How To Create an Inclusive Workplace for Neurodivergent Colleagues

While neurodivergent people can significantly benefit their workplace, some accommodations may be necessary to help them work at their best.

  • Adjust Their Work Experience. Offer your employees options they can use to make the workplace more comfortable. One of the most effective things you can do is provide a stipend to let neurodivergent employees customise their experience and purchase things that help them focus. Providing these resources can reduce workplace stress and help avoid burnout.

  • Communicate Clearly. The neurodiverse can struggle to understand ambiguity, so you must communicate with them as clearly as possible. Try to avoid sarcasm in your conversations. Take a moment to break down their tasks into actionable steps so they don’t get overwhelmed. And, above anything else, be patient while they adjust to their roles and offer comprehensive feedback.

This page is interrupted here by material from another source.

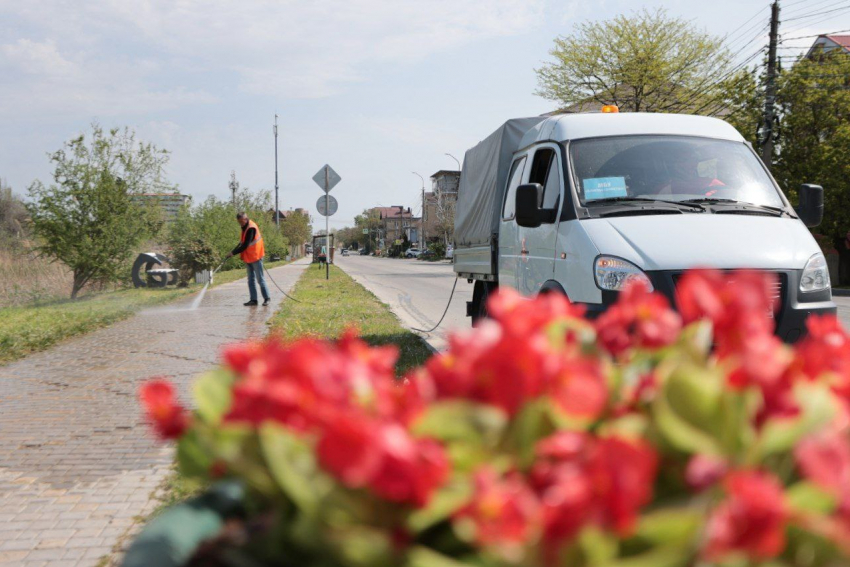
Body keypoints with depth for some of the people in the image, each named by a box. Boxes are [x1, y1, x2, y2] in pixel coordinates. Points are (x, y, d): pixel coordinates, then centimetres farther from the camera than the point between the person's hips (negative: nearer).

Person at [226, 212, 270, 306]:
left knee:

  • Train Your Staff. It’s challenging to create a workplace that supports neurodiversity if everyone isn’t on the same page. Introducing a policy promoting acceptance is a good start, but specific training might also be needed. If a workforce understands neurodiversity, it helps avoid potential bullying or harassment directed toward a neurodivergent employee. 

How do you think leaders can foster inclusivity?

By ensuring that they provide the space for team members to express themselves freely. Guaranteeing that everyone can communicate and discuss what is necessary to ensure an inclusive space according to their unique characteristics. This is undoubtedly beneficial to a team’s performance.

– Doriana Mirabal, Employer Branding & Culture Team

By making sure to create an open-minded environment and supporting dialogue between everyone in the team.

– Astrid Kimnnach, Customer Service Team

How To Manage Staff With Forms of Neurodiversity

For the most part, successfully managing your neurodivergent and neurotypical employees requires the same thing: engagement and understanding. Listen to their views and unique perspectives to gain insight into neurodiversity and what your employees need to succeed. With that information, you can develop comprehensive strategies to build an inclusive company culture that lets your neurodivergent workers perform at their best.

Frequently Asked Questions About Neurodiversity in the Workplace

What Are Examples of Neurodiversity at Work?

Some neurodiversity conditions to expect in the workplace include:

  • Autism

  • Dyslexia

  • Dyspraxia

  • ADHD (Attention deficit hyperactive disorder)

How Can We Support Neurodiversity in the Workplace?

Work to inform your staff what neurodiversity is and how to collaborate with neurodivergent colleagues to ensure better inclusivity. Ask neurodivergent employees what you can do to reasonably accommodate their needs. Also communicate clearly  to ensure there’s no ambiguity or  misinterpretation.

What Are the Benefits of Revealing Neurodiversity in the Workplace?

Revealing neurodiversity helps businesses better understand employees’ work processes and the specific accommodations they need to thrive. It can also lead to a productive conversation on how employers can best encourage and support neurodivergent employees in the workplace.

Supporting Neurodiversity in Your Workplace

With most of society organised with neurotypicals in mind, neurodivergent individuals can get left behind in several areas, including in the professional realm. However, that doesn’t have to be the case in the workplace. Understanding neurodivergent employees and learning to work with their challenges to enable their work processes can make them into some of your most effective personnel. Embracing their unique perspectives can lead to more creative ideas that guide your company to success.